To this end, in the two-story living room, with its spectacular view of the infinity pool that seems to flow right into the lake, Lachance specified a massive paneled wall to bring the vertical space onto one elevation, employing wenge wood, stainless-steel bands and porcelain tile to house a linear fireplace that adds warmth to the voluminous room and reduces the vertical pull. The rich wood contrasting with the cream porcelain ties the space back to the wood-and-marble flooring in the nearby entry and hallway. “This gives balance to my concept of having a common thread throughout my work,” Lachance says. “I always bring you back to the same material or motif. I believe you need to reinforce design to have good design.”

Instead of the expected stucco-and-dark-wood interior, Lachance created a bright, airy scheme using brushed- driftwood flooring for a less formal effect and white as her primary color. The neutral palette of light walls and furnishings allows the architectural details and dreamy garden and water views to take center stage, with the archways and expansive windows helping frame the outdoor scene. Conversational areas feature sculpted sofas and club chairs covered in warm white and taupe that enable the pieces to sit quietly in their respective rooms.

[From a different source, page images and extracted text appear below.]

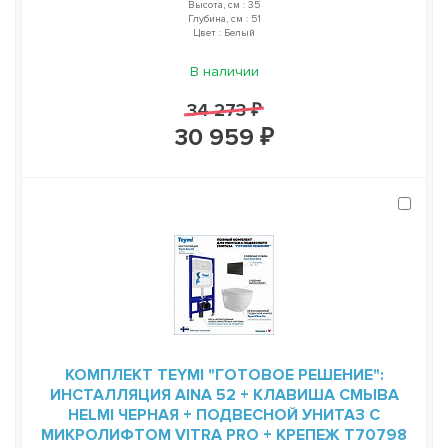
Высота, см : 35
Глубина, см : 51
Цвет : Белый
В наличии
34 273 ₽
30 959 ₽
КОМПЛЕКТ TEYMI "ГОТОВОЕ РЕШЕНИЕ":
ИНСТАЛЛЯЦИЯ AINA 52 + КЛАВИША СМЫВА
HELMI ЧЕРНАЯ + ПОДВЕСНОЙ УНИТАЗ С
МИКРОЛИФТОМ VITRA PRO + КРЕПЕЖ T70798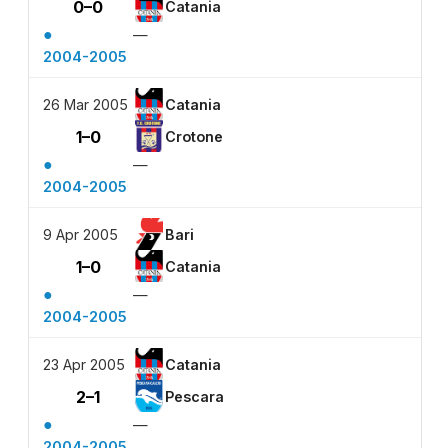
0–0
Catania
●
—
2004-2005
26 Mar 2005
Catania
1–0
Crotone
●
—
2004-2005
9 Apr 2005
Bari
1–0
Catania
●
—
2004-2005
23 Apr 2005
Catania
2–1
Pescara
●
—
2004-2005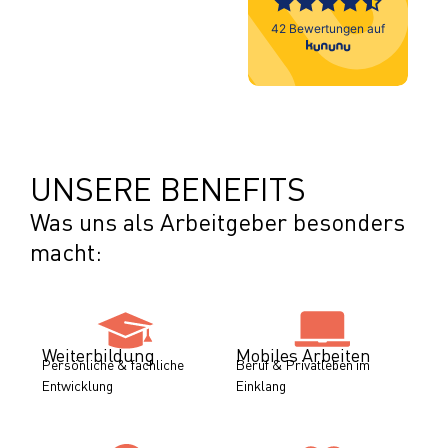
UNSERE BENEFITS
Was uns als Arbeitgeber besonders
macht:
Weiterbildung
Mobiles Arbeiten
Persönliche & fachliche
Beruf & Privatleben im
Entwicklung
Einklang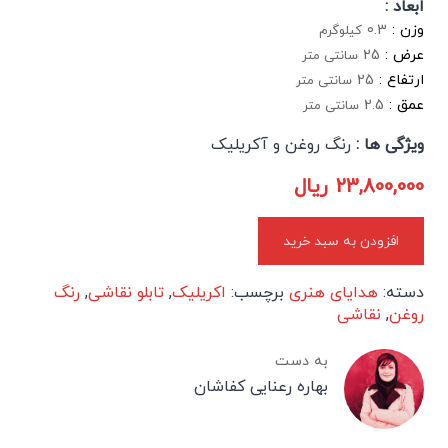
ابعاد :
وزن :
0.3
کیلوگرم
عرض :
25
سانتی متر
ارتفاع :
25
سانتی متر
عمق :
2.5
سانتی متر
ویژگی ها :
رنگ روغن و آکریلیک
23,800,000
ریال
افزودن به سبد خرید
دسته:
هدایای هنری
برچسب:
اکریلیک
,
تابلو نقاشی
,
رنگ
روغن
,
نقاشی
به دست
بهاره رعنایی کفاشان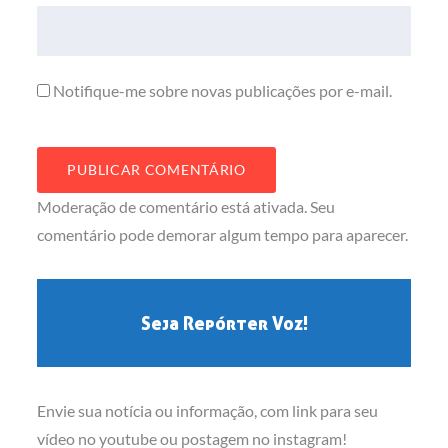
Notifique-me sobre novas publicações por e-mail.
Moderação de comentário está ativada. Seu
comentário pode demorar algum tempo para aparecer.
Seja Repórter Voz!
Envie sua notícia ou informação, com link para seu
vídeo no youtube ou postagem no instagram!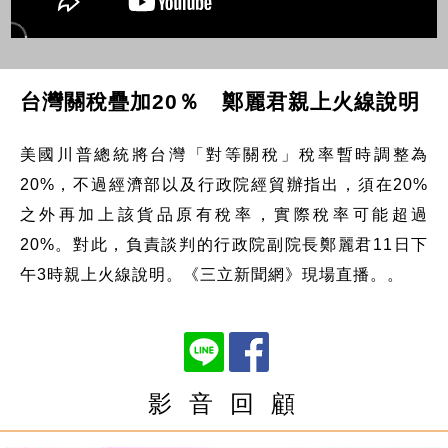
台灣關稅疊加20％ 鄭麗君親上火線說明
美國川普總統將台灣「對等關稅」稅率暫時調整為
20%，不過經濟部以及行政院經貿辦指出，須在20%
之外再加上該貨品原有稅率，實際稅率可能超過
20%。對此，負責談判的行政院副院長鄭麗君11日下
午3時親上火線說明。《三立新聞網》現場直播。。
影 音 回 顧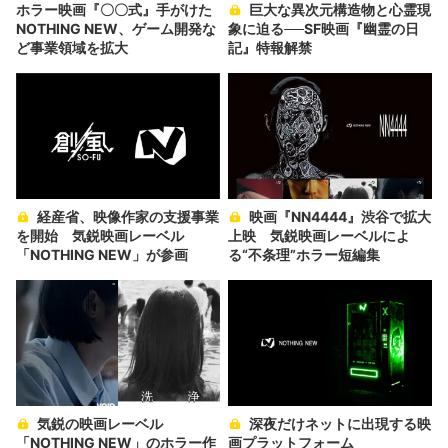
ホラー映画『〇〇式』手がけた
巨大な異次元構造物と心霊現
NOTHING NEW、ゲーム開発な
象に迫る──SF映画『幽霊の日
ど事業領域を拡大
記』特報解禁
経産省、映像作家の支援事業
映画『NN4444』渋谷で拡大
を開始 気鋭映画レーベル
上映 気鋭映画レーベルによ
「NOTHING NEW」が参画
る“不条理”ホラー短編集
気鋭の映画レーベル
深夜だけネットに出現する映
「NOTHING NEW」のホラー作
画プラットフォーム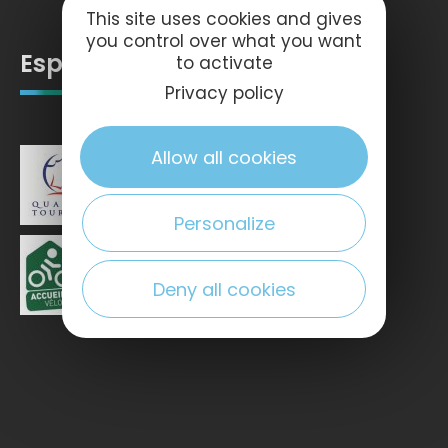
This site uses cookies and gives
you control over what you want
Espace pro
to activate
Privacy policy
Allow all cookies
Personalize
Deny all cookies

The near-monochromatic theme throughout the home reflects the couple’s preference—seen in the living room, the nearby breakfast room, and the kitchen and adjacent family room, which overlooks a loggia and promotes indoor-outdoor living through its doors that slide open completely and disappear. The exceptions to the rule are the gradating shades of blue in the dining room and master suite. “We are color averse—we love things that are neutral. When Susan said we needed to put in some color, well, we put one red book in the family room,” Steven muses.

For the outside landscape plan, the couple wanted to replicate elements of the Chianti countryside as a nod to their beloved travels in Italy. Set on 3 acres, the property was primed for Wieland and project manager Aaron Mastin to create such an aesthetic through plantings and water features. “When we were discussing likes and dislikes with Krent, we all decided to make the garden like a villa in Italy with the reflecting pools and fountains,” Steven recalls. “The back of the house has a sitting garden and other rest areas that take in views of the water or the entire length of the property.” In contrast, the front of the home was designed with privacy in mind. “The plantings here were given a more peekaboo treatment,” Wieland says. “It creates a little mystique.”

Ultimately, the design achieved everything the owners wanted—a tranquil yet fashionable escape from the hustle and bustle of their everyday lives in Manhattan. “The views are amazing,” Steven says. “They’re relaxing and comforting. Whenever we come here, we just hate to leave.”